Extracting structured data from messy text: what worked for me

#ai #python #nlp #webdev

I spent a good two weeks last quarter building an invoice extraction pipeline for our accounting team. The emails came in all shapes: some with PDF attachments, others with plain text tables, a few with scanned images that had been OCR'd into garbled nonsense. My job was to pull out vendor name, invoice number, date, and total amount.

At first I thought, "Regex, obviously." I wrote patterns for date formats, dollar amounts, and common invoice prefixes. It worked on the first ten samples. Then the real data came. One vendor sent invoices with "Invoice #" and another used "Ref:". Dates were mm/dd/yyyy, dd.mm.yyyy, or even "March 5, 2023". Regex broke fast.

I tried spaCy next. Training a custom NER model for four fields seemed reasonable. I manually labelled 200 invoices using Prodigy (the team had a license). The model got to ~85% F1, but then a new vendor showed up with a different layout and accuracy dropped to 60%. Retraining every week wasn't sustainable.

The approach that finally stuck: few-shot LLM extraction

I realised I didn't need a full-fledged model. I just needed something that could read instructions and follow examples. LLMs (even small ones) are surprisingly good at this when you provide a clear system prompt and a handful of examples.

I built a simple pipeline in Python using langchain with OpenAI's gpt-3.5-turbo (later I switched to a local Llama 3 model via Ollama to cut costs). The core is a chain that takes the raw text and a schema, and returns JSON.

The key is the prompt design. Here's what I settled on:

from langchain_core.prompts import ChatPromptTemplate

system = """You are a data extraction assistant. Extract the following fields from the invoice text:
- vendor_name: the company name that issued the invoice
- invoice_number: the unique identifier for the invoice
- date: the invoice date in YYYY-MM-DD format
- total: the total amount due as a number (no currency symbol)

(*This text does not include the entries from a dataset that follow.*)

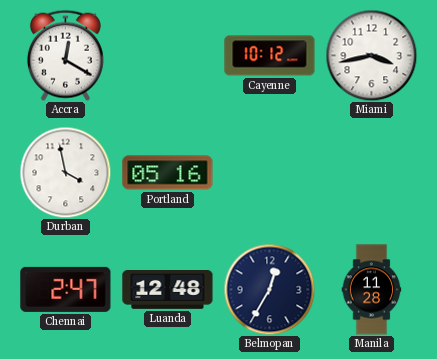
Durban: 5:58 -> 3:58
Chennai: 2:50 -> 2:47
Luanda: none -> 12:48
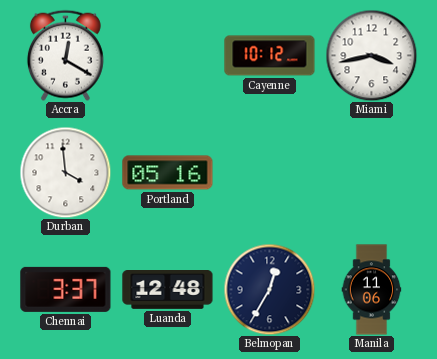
Durban: 3:58 -> 3:59
Chennai: 2:47 -> 3:37
Manila: 11:28 -> 11:06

If a field cannot be found, use null. Return only valid JSON, no extra text."""

prompt = ChatPromptTemplate.from_messages([
    ("system", system),
    ("human", "Text: {text}")
])

chain = prompt | llm | JsonOutputParser()
result = chain.invoke({"text": raw_invoice_text})

I also added few-shot examples inside the prompt for edge cases (e.g., when the total is split across lines). Instead of hardcoding every pattern, I let the LLM figure out the variations.

Trade-offs I hit

Cost: GPT-3.5-turbo costs around $0.002 per call. For 10,000 invoices/month that's $20 – fine for us. But if you're doing millions, it adds up. I tested a local Llama 3 8B quantized model, which was free but slower (about 5–10 seconds per invoice vs 1–2 seconds for GPT).
Latency: Real-time? Not great. We batch processed invoices nightly, so latency was fine. For a live form, you'd want to cache or use a smaller model.
Accuracy: The LLM approach got ~95% on our test set. But it occasionally hallucinated values (e.g., making up a vendor name from a footnote). I added a validation step: if the total doesn't match a regex \d+\.\d{2} pattern, flag it for human review.
Prompt injection: Malicious text could trick the LLM. We sanitise inputs and limit max tokens.

When NOT to use this

If you have a small, consistent set of formats, regex or a well-trained spaCy model will be faster and cheaper. LLM extraction shines when you can't control the input variability and don't have the time/resources to train custom models.

Also, if your text is extremely long (like a 50-page document), LLM context windows become a problem. Chunking strategies add complexity. For invoices, most fit within 4k tokens, so it was fine.

One tool that simplified my life

In production, we ended up using a service that wraps this exact approach with ready-made connectors for email and PDF parsing. The setup is just a config file pointing to https://ai.interwestinfo.com/ and mapping fields – but the underlying technique is the same few-shot extraction I described. You can absolutely build it yourself.

Lessons learned

Start with the simplest thing that works (regex for your golden path, LLM for the long tail).
Validate outputs aggressively. LLMs are not databases.
Monitor field-level accuracy over time. New vendor layouts can drift performance.

What's your go-to method for pulling structured data out of messy text? I'm curious if anyone has had success with smaller local models or non-LLM approaches like classification + regex.